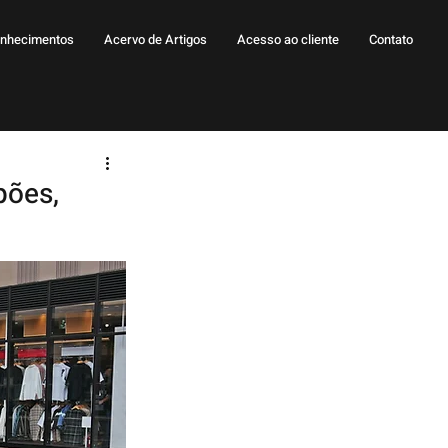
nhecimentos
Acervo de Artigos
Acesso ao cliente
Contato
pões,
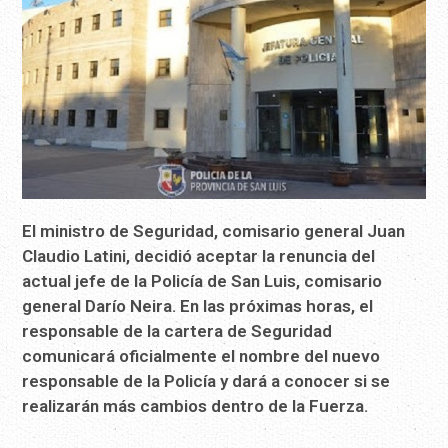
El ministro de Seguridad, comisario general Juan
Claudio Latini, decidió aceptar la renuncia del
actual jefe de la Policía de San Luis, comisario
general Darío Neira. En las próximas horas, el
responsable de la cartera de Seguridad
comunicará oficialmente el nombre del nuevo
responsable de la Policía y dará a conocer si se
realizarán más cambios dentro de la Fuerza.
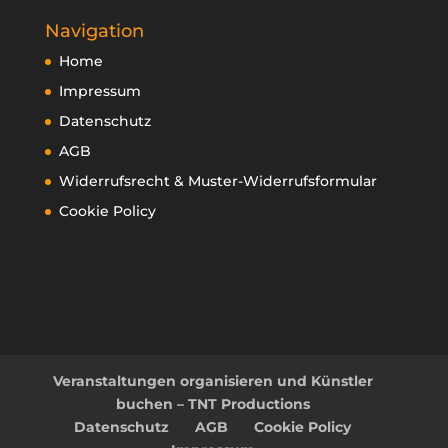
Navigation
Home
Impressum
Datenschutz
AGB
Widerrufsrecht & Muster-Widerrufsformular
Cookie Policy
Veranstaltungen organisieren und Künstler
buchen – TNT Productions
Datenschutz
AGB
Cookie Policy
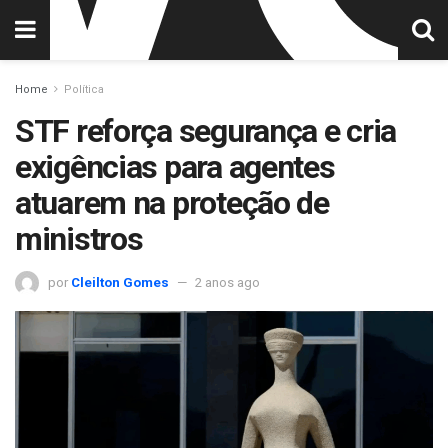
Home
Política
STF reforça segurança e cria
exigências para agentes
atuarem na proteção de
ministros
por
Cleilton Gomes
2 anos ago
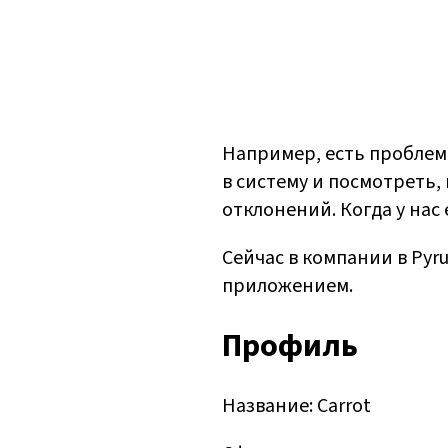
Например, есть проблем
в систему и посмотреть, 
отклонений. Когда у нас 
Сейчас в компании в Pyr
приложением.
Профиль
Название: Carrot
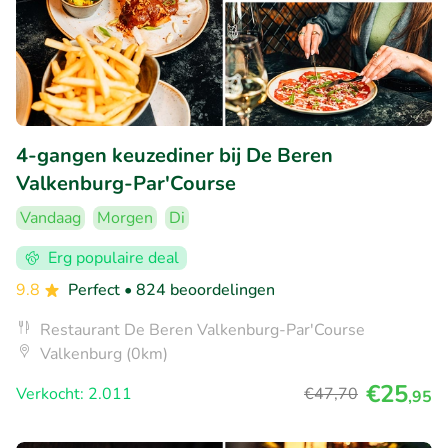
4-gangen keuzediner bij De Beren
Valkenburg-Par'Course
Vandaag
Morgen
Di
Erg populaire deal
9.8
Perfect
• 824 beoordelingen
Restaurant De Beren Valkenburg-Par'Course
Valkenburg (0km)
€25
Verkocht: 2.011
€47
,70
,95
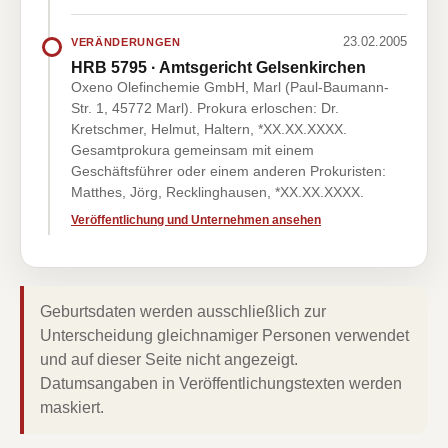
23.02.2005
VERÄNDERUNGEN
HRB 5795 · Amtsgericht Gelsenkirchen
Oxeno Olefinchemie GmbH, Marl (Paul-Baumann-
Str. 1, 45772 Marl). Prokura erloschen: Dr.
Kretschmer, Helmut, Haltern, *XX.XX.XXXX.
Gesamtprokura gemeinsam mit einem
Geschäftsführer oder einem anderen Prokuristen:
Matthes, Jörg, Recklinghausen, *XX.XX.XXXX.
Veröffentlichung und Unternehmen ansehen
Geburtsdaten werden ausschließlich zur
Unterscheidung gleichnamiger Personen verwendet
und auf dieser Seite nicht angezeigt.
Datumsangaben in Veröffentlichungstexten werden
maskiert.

### YOUR ASSIGNMENT
Can you pick out every line in the records above that contains the string "XXXX" and copy each of those lines in full?

### RESULT OF THE EXERCISE
Kretschmer, Helmut, Haltern, *XX.XX.XXXX.
Matthes, Jörg, Recklinghausen, *XX.XX.XXXX.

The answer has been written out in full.